Some will be distrustful. This was my friend’s first impression from above. The openness of authenticity is received as an unspoken demand to reciprocate trust (even though the authentic individual is not necessarily asking for it). The more authentic the individual, the greater the demand. Everyone has an experience of being abused by manipulators and deceivers. Their initial caution is understandable. 

Some came to know and like your previous false self. They may ironically accuse you of being a fake (a half-truth, as you were unconsciously living a lie before). These people may abandon you, and that will hurt. Let them go. Perhaps they will also learn to be authentic someday. That’s their business, not yours. 

The healing you receive from being your authentic self will outweigh any pain you experienced to get there.
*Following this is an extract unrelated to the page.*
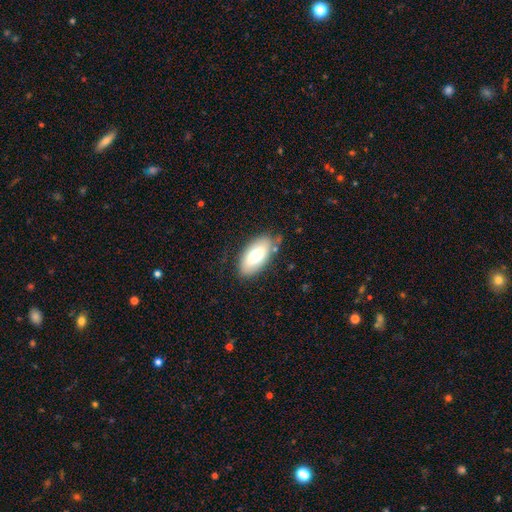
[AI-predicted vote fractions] Smooth or featured? smooth (71%)
How rounded? in between (92%)
Merging? none (78%)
Others will feel threatened. Those who are inauthentic (and prefer to remain so) are hiding from themselves and others. Your authentic practice, both within yourself and within your environment, threatens to drag their falsehood and lack of self-awareness into the light. Your very presence threatens to expose them, and they may attack you, even to the point of assassinating your character. If your awakening leads to the discovery that you were surrounded by deeply inauthentic people, you may experience scapegoating, as the group rushes to protect itself from you. 

The results for you will be emotional, psychological, and maybe even physical pain, all stemming from criticism, rejection, and isolation. These pains are a potential stumbling point, resulting in the abandonment of the quest. The road towards authenticity is littered with wrecks, hearts withdrawn from self and others in despair, as the wounded put on the false self once again.  

Don’t do this. Overcome. The healing you receive from being your authentic self will outweigh any pain you experienced to get there. You will heal from their wounds, assisted by a new array of authentic relationships helping you to get there because they, too, know the pain of reaching your authentic self. 

And when you see another soul struggling for authenticity, you will discover that you have the skills to help them. The patient becomes the doctor in the life of another. 

Every struggle successfully navigated produces a softness towards others regarding that struggle. There was a time when you didn’t know; why should you expect them to know? You’ll begin to help others gain the sight you now have. This softness will change your whole attitude towards others. This softness will attract those you want in your life, whether as a leader or as a follower.

This softness will bring forth the best from others in return. 

The authentic effect

You weren’t the only one struggling with an inauthentic self. 

Truth is, all of us start off our lives wearing masks. The only difference is between those who know this, and those who don’t. 

Masks become heavier the longer we wear them. It requires the psychological equivalent of keeping your arms up indefinitely (imagine holding a mask in front of your face at a masquerade ball without end). In a world of marketing and manipulation, we crave opportunities to drop our masks without fear of reprisal. 

The reward of authenticity is the removal of stress coming from the fear of what others think. That carefree attitude is attractive. When you “keep it real”, others are drawn to the real within you. Authentic people engender trust from others, resulting in dropped pretenses and genuine expressions of self. Some will give everything to have it. 

How do you know when authenticity is forming in your life? By the number of confessions you hear. 

Authentic people receive the truth from others more often than most, including what people really think, feel, and believe. Receiving what others truly think, feel, and believe results in better data. Better data means better solutions.  

When talking about organizational culture, I often speak of the universal themes we all share in common, rallying points for creating a common narrative leading to a common vision and goals. How do I know the themes are valid? Because the data is good. I obtained the data by being authentic, and receiving authenticity in return. A lifetime of seeking and practicing authenticity has resulted in a good data set. 

How do you obtain the best from your employees? Start with being authentic. In time, you won’t be able to stop the results.